[The tasks]:
1 - In the ordinance excerpt, condense the paragraph beginning "Minutes of every regular or special meeting" into a short bulleted list that keeps its main facts.
2 - Pick up the ordinance excerpt after its final sentence and write the next part.

[Source excerpt]:
┌────────
Meetings of both the Planning Board and the Zoning Board of Adjustment shall be scheduled no less often than once a month, and any meeting so scheduled shall be held as scheduled unless canceled for lack of applications for development to process.
B. 
Special meetings may be provided for at the call of the Chairman or on the request of any two Board members, which meeting shall be held on notice to its members and public in accordance with all applicable legal requirements.
C. 
No action shall be taken at any meeting without a quorum being present.
D. 
All action shall be taken by a majority vote of the members of the municipal agency present at the meeting, except as otherwise provided by any provision of P.L. 1975, c. 291, or P.L. 1979, c. 216.[1]
[Amended 4-21-1980 by Ord. No. 1980:372]
[1]
Editor's Note: See N.J.S.A. 40:55D-1 et seq.
E. 
All regular meetings and all special meetings shall be open to the public. Notice of all such meetings shall be given in accordance with the requirements of the Open Public Meetings Law, P.L. 1975, c. 231.[2]
[2]
Editor's Note: See N.J.S.A. 10:4-6 et seq.
F. 
A member of a municipal agency who was absent for one or more of the meetings at which a hearing was held shall be eligible to vote on the matter upon which the hearing was conducted, notwithstanding his or her absence from one or more of the meetings; provided, however, that such Board member has available to him or her the transcript or recording of all of the hearing from which he or she was absent and certifies, in writing, to the Board that he or she has read such transcript or listened to such recording.
[Added 4-21-1980 by Ord. No. 1980:372]
Minutes of every regular or special meeting shall be kept and shall include the names of the persons appearing and addressing the Board and the persons appearing by attorney, the action taken by the Board, the findings, if any, made by it and the reasons therefor. The minutes shall thereafter be made available for public inspection during normal business hours at the office of the Municipal Clerk. Any interested party shall have the right to compel production of the minutes for use as evidence in any legal proceeding concerning the subject matter of such minutes. Such interested party may be charged a fee for reproduction of the minutes for his or her use as provided for in the rules of the Board.
[Amended 1-26-1977 by Ord. No. 1977:297; 9-9-1981 by Ord. No. 1981:419; 11-25-1991 by Ord. No. 1991:617]
A. 
All fees as provided by existing ordinances of the Borough of Closter shall be preserved and saved from repeal except as the same may be inconsistent herewith.
B. 
There are hereby established the following filing fees which shall be paid by all applicants for variances, special permits, subdivision approvals, site plan approvals and searches for prior variances, subdivisions or site plan approvals and any other applications made either to the Board of Adjustment or the Planning Board. These fees shall be paid to the Secretary of the Planning Board or the Board of Adjustment, depending on the Board to which application has been made, and shall accompany all applications or appeals.
C. 
Fees shall be as set forth in Chapter A301, Fees and Deposits.
[Added 1-3-1994 by Ord. No. 1993:663]
D. 
Site plan or subdivision approval with variances. In any case wherein one or more variances are requested as a part of a site plan or subdivision development, the application shall be accompanied by a fee as set forth in Chapter A301, Fees and Deposits.
[Amended 1-3-1994 by Ord. No. 1993:663]
E.
└────────
(Stored records)
┌────────
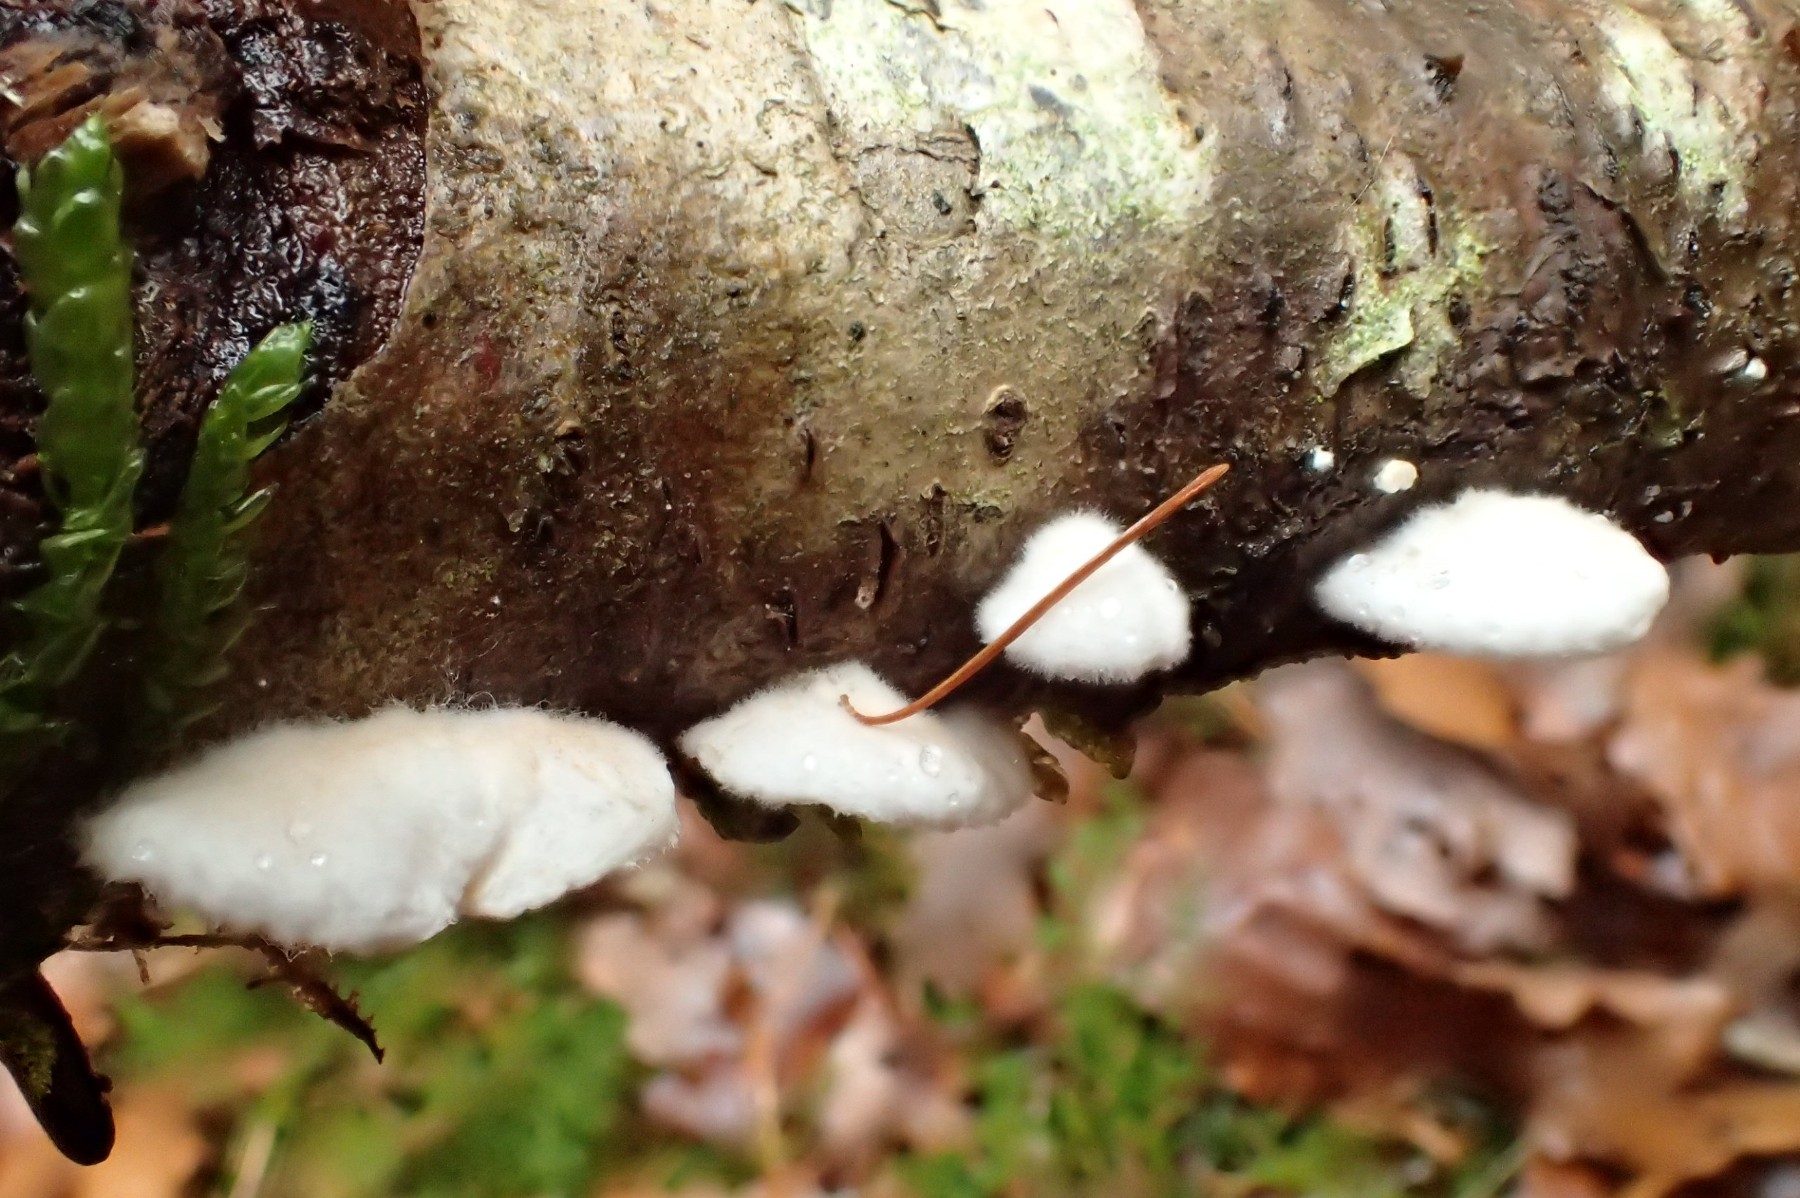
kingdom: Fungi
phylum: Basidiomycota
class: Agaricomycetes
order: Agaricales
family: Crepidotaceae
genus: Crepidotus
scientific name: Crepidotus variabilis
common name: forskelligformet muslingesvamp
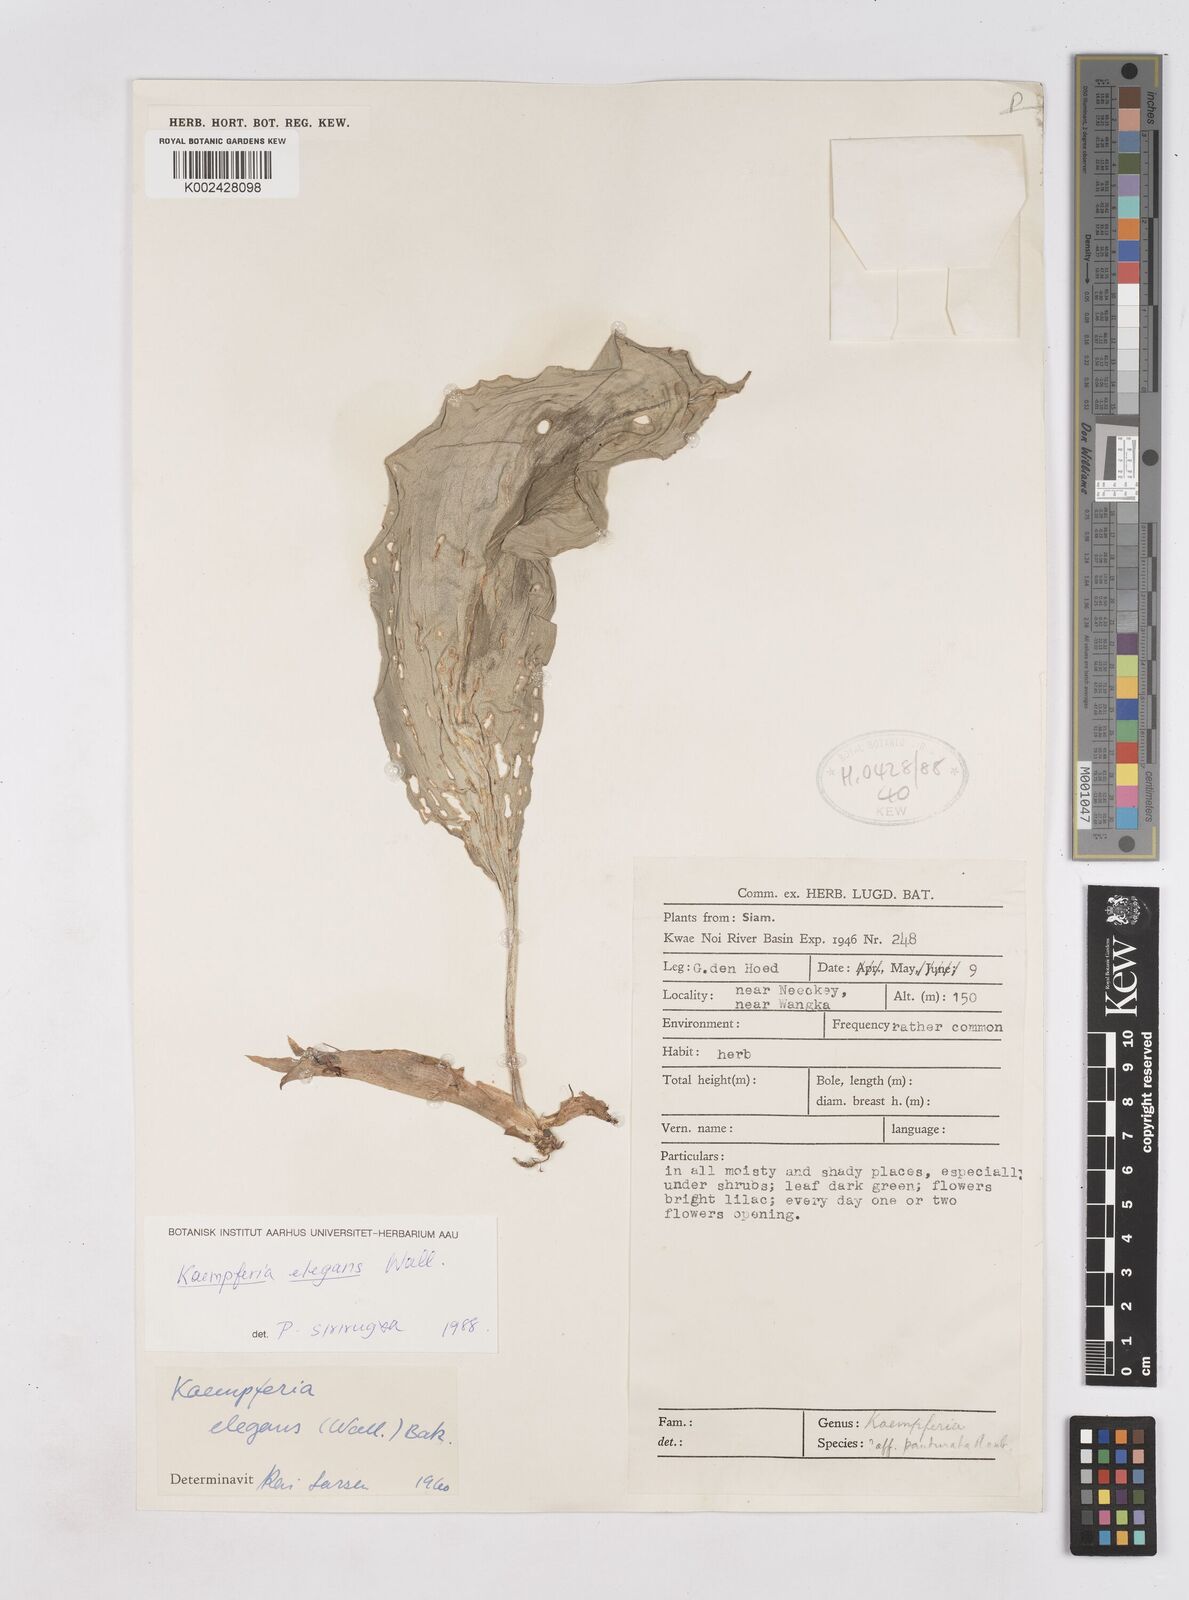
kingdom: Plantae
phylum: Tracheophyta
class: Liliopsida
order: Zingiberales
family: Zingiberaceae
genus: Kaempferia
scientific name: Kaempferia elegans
└────────
┌────────
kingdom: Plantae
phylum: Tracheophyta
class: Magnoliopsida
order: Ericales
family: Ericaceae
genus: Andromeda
└────────
[Responses to the exercise]:
1 -
- Minutes are kept for every regular or special meeting. They record who appeared and addressed the Board, who appeared by attorney, the Board's action, and any findings with the reasons for them.
- The minutes are available for public inspection during normal business hours at the Municipal Clerk's office.
- Any interested party may compel production of the minutes as evidence in a legal proceeding about their subject matter.
- That party may be charged a reproduction fee as set by the Board's rules.

2 -
Deposit for costs. In all matters wherein either the applicant or the approving authority is required to publish notice of a hearing or a determination of the authority, the application shall be accompanied by a deposit intended to reimburse the Borough for the cost of such notification in an amount as set forth in Chapter A301, Fees and Deposits, payable at the time of the submission of the application.
[Amended 1-3-1994 by Ord. No. 1993:663]
[Added 4-21-1980 by Ord. No. 1980:372; amended 1-3-1994 by Ord. No. 1993:663]
A. 
Escrow deposit amounts shall be as set forth in Chapter A301, Fees and Deposits.
B. 
Deposit for inspection of site plan and subdivision. The applicant shall deposit simultaneously with any application for final site plan or subdivision approval the sum of 5% of the estimated cost of improvements, less building construction costs, to cover engineering, investigation and inspection of improvements, legal and planning costs, recording fees and all other costs in connection with the site plan or subdivision.
C.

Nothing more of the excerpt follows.